In the days preceding up to Friday, several Massachusetts school districts claim they were “inundated” with concerns about the social media school violence allegations, and they reacted in letters to parents and public announcements.
Other districts are urging citizens to notify local police or school administration right away if they get specific threats or see any questionable behavior.
Despite no concrete proof of a threat particularly targeting schools in the Merrimack Valley municipality, Superintendent Magda Parvey said in a statement to parents that increased patrols are planned for Friday in Andover.
“While we do not expect anything in our schools or district as a consequence of this TikTok challenge, we would be negligent if we were not more careful about safety and security at our schools tomorrow,” Parvey said.
Superintendent Glenn Brand delivered a similar message to parents in Wilmington on Thursday.
“The post looks to be part of a nationwide TikTok trend,” Brand added. “The similar message is spreading in other areas, according to reports. We are actively watching and taking the matter seriously, even if we do not feel the threat is genuine.”
Districts around the nation are preparing for the alleged threat, which Brand describes as affecting “every school in the United States, even primary schools.”
Parents have been told of the threats by superintendents in Canton, Malden, Norwood, Hopkinton, and other Massachusetts school districts.
In a statement to parents, Norwood Superintendent David Thomson wrote, “This circumstance serves as an excellent illustration of why it is critical to avoid posting posts online that pertain to school safety issues.”
“Even if the threats aren’t genuine, they may generate a lot of worry and concern for our children, families, and staff.”
This week, at least two Massachusetts school districts have reacted to threats made on social media.

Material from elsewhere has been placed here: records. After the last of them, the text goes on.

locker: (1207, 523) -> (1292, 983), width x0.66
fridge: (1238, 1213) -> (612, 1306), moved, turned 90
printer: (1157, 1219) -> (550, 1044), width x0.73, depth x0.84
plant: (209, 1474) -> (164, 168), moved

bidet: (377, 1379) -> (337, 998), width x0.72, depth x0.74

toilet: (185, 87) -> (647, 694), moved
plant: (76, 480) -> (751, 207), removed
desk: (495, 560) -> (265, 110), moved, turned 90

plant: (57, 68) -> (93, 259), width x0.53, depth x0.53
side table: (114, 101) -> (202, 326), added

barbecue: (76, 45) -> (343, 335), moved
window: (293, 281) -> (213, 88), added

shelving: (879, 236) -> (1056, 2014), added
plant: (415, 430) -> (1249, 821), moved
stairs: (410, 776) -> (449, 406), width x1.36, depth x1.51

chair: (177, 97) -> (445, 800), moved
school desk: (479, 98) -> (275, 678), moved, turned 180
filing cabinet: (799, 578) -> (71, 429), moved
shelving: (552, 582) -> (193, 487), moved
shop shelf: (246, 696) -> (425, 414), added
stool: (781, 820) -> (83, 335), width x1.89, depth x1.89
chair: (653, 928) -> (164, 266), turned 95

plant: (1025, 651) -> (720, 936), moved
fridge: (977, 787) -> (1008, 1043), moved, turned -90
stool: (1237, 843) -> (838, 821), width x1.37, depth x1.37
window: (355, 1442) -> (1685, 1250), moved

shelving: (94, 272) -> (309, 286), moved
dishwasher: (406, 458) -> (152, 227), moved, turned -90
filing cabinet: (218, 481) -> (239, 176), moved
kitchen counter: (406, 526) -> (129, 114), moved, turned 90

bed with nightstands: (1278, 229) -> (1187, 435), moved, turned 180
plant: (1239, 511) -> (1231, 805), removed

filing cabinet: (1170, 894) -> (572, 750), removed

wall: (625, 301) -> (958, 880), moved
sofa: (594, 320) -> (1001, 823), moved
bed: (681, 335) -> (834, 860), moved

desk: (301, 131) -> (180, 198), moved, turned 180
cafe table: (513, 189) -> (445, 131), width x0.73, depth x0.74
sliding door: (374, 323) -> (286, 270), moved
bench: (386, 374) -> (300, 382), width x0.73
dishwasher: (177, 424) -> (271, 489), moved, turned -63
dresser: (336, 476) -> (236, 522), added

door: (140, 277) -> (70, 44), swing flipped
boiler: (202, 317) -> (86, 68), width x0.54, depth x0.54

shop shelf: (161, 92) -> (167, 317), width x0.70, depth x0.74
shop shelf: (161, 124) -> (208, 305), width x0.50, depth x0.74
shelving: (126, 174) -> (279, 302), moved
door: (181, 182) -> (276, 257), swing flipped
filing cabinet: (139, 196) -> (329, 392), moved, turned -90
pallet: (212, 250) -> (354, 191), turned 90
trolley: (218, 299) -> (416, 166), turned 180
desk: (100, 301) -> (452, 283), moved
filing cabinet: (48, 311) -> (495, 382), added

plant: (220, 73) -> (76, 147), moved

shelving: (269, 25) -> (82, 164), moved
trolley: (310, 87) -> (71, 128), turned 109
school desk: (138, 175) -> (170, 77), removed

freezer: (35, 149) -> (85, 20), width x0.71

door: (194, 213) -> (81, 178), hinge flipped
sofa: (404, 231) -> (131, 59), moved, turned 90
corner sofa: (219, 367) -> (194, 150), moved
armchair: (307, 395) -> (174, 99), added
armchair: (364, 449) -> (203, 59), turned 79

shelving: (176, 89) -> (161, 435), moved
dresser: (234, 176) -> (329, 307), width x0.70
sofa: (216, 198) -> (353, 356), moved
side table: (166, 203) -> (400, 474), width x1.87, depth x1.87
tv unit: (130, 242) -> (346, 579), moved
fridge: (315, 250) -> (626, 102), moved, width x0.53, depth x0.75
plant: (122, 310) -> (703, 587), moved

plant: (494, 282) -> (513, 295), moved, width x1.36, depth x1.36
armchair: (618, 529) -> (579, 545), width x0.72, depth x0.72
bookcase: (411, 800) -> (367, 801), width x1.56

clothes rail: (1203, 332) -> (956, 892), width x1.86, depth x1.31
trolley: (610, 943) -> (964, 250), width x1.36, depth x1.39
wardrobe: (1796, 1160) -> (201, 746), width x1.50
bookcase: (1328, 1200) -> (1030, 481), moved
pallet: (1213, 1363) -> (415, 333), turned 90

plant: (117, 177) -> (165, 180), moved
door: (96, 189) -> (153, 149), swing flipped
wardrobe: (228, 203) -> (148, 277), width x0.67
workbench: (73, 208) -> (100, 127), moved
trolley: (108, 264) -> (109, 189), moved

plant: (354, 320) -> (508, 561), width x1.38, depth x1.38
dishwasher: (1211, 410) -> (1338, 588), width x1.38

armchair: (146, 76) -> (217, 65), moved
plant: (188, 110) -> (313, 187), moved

Someone in Burlington used an anonymous Instagram account to make a threat against Burlington High School.
Someone expressed “a wish to inflict damage at the school before Christmas break” in the note, which was discovered by the school administration on Tuesday.
On Friday, the King Philip Middle School in Wrentham will be shot up, according to a Snapchat post. The event was investigated by Wrentham police, who determined that it was a matter of poor judgment on the side of the student and not a genuine threat.
According to sources, the December challenge is part of a series of monthly challenges organized by the social media site.
Another competition, “Devious Licks,” was launched in September to inspire raunchy acts of vandalism at schools.
Students and TikTok users damaged mirrors, stole soap dispensers, fire alarms, and football field turf, and purposefully blocked toilets as part of the challenge, all while documenting the antics for TikTok.